On Saturday November 29th, the Music Department at City University London hosted the 2014 one-day conference of the British Forum for Ethnomusicology, on the theme of ‘Ethnomusicology and the City’. The event was convened by Stephen Cottrell and Laudan Nooshin, and was attended by about 80 people from the UK and abroad.
The first morning session comprised papers on Berlin, Mexico City and Paris, presented by Philip Alexander (SOAS), Andrew Green (Royal Holloway, University of London) and Griffith Rollerson (University College Cork). This was followed (after the coffee break) by two papers on Smyrna and Birmingham, both covering issues related to Greek and Greek-Cypriot culture and memory of place, and presented by Eleni Kallimopoulou (University of Macedonia, Greece) and Michalis Poupazis (University College Cork).
The afternoon began with three presentations of a more applied nature: the first mapping Brazilian diasporic music in Madrid (Gabril Hoskin, Queen’s University Belfast); the second discussing research on online communities and distribution of music using Soundcloud (Byron Dueck, Open University, Daniel Allington, Open University and Anna Jordanous, University of Kent); and the third discussing the recording of Limerick’s soundscapes (Tony Langlois, University of Limerick and Aileen Dillane, University of Limerick). This was followed by a joint session on diasporic music of Tamils and Algerians in London (Steve Wilford, City University London and Jasmine Hornabrook, Goldsmiths College, University of London).
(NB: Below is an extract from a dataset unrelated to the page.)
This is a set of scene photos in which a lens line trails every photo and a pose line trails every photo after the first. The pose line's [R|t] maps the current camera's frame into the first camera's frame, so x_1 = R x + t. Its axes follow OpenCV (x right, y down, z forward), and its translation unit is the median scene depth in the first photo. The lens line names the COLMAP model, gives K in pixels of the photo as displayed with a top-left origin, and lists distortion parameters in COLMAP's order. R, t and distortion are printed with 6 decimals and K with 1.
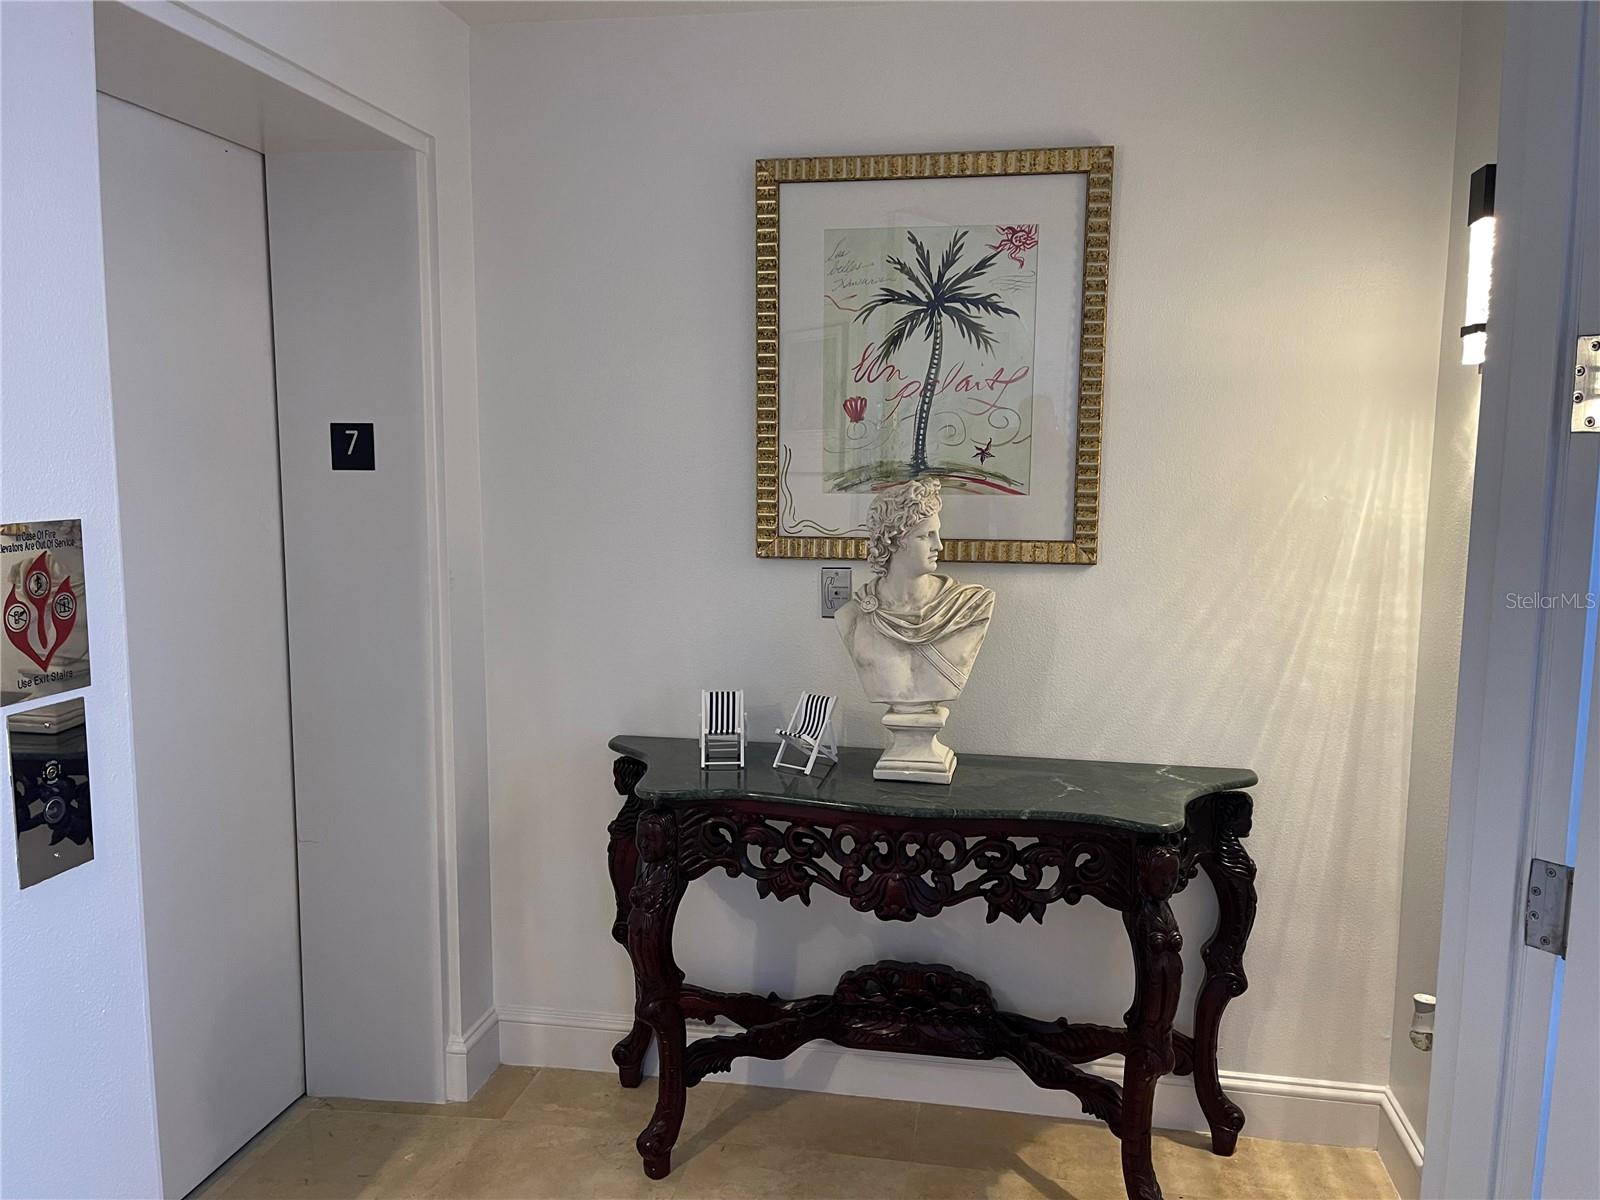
lens RADIAL K [[1196.0, 0, 800.0], [0, 1196.0, 600.0], [0, 0, 1]] dist [0.090693, -0.107906]
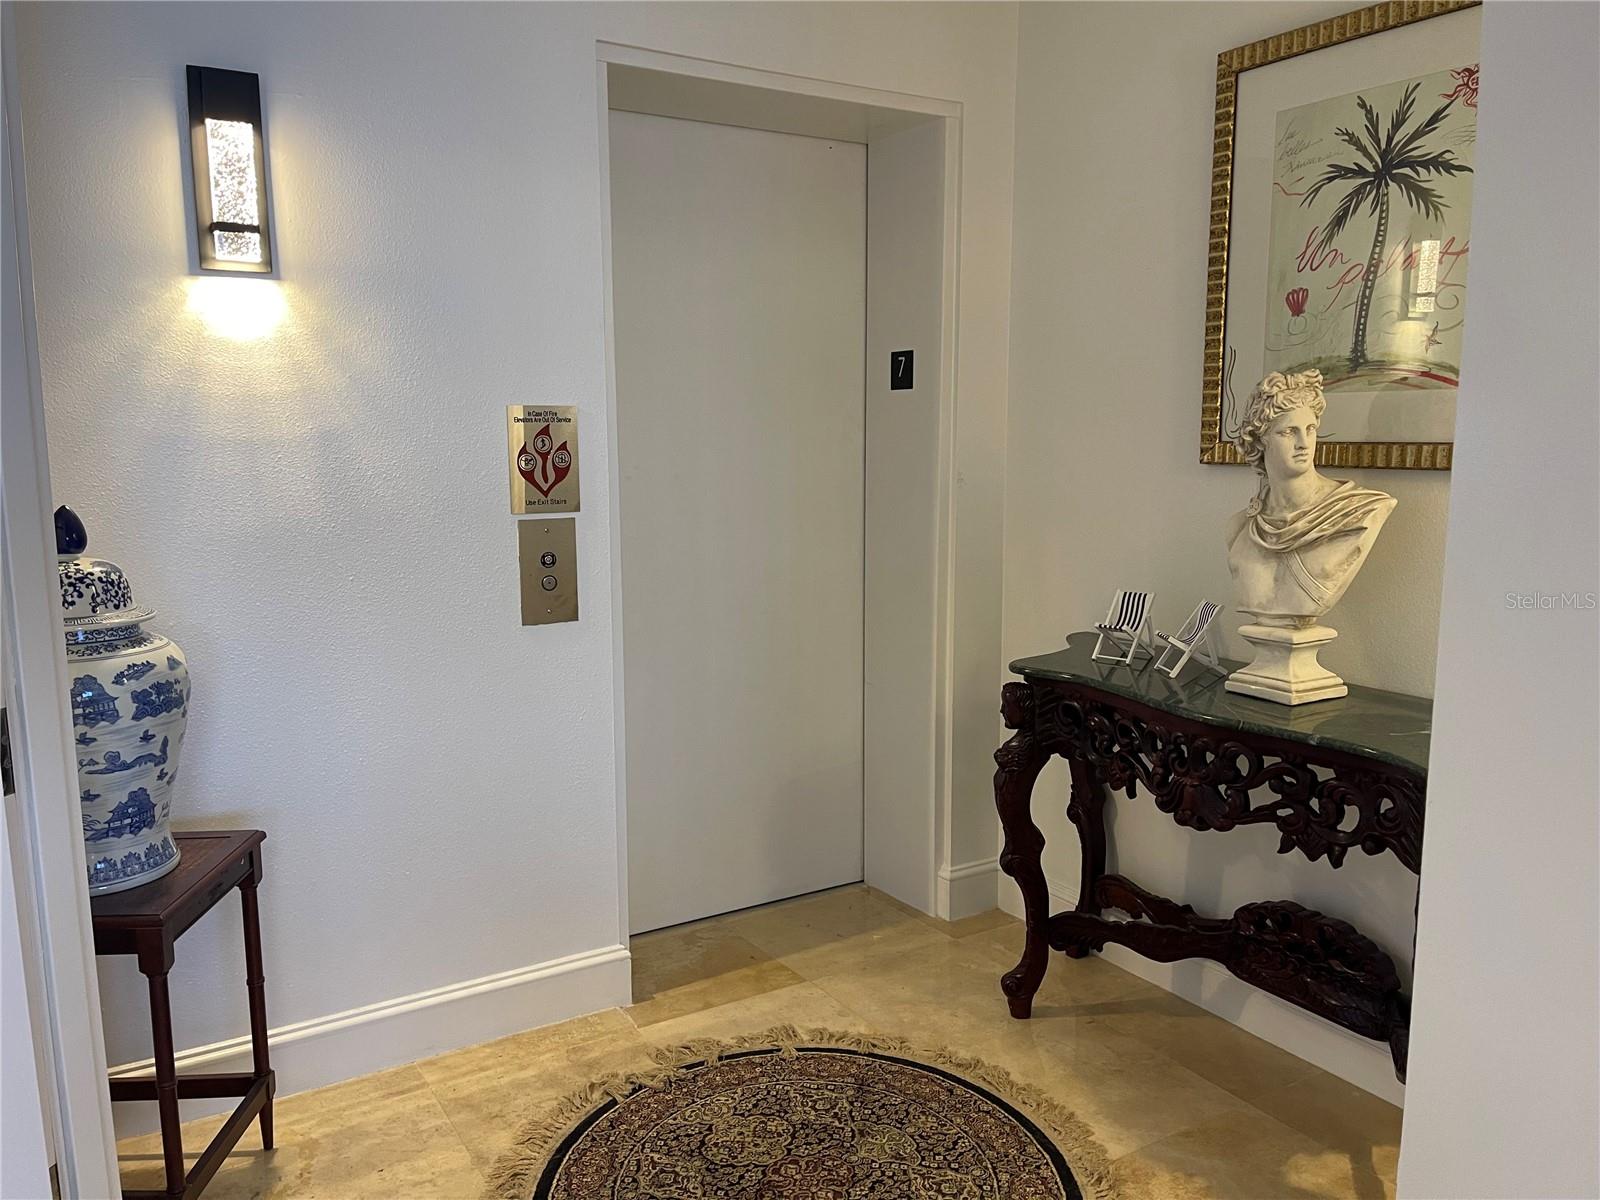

The day concluded with a roundtable session with guest speakers Richard Elliott (University of Sussex), John Drever (Goldsmiths College, University of London) and Byron Dueck (Open University), summarising the day’s events and exploring what ethnomusicology can bring to the study of music in the city.
All in all, the conference was a great way for us as students to see first-hand what sort of research, theories and discussion are happening currently within the ethnomusicology community, to meet the doers and shakers within it, and begin to forge ties and bonds with those of similar interests.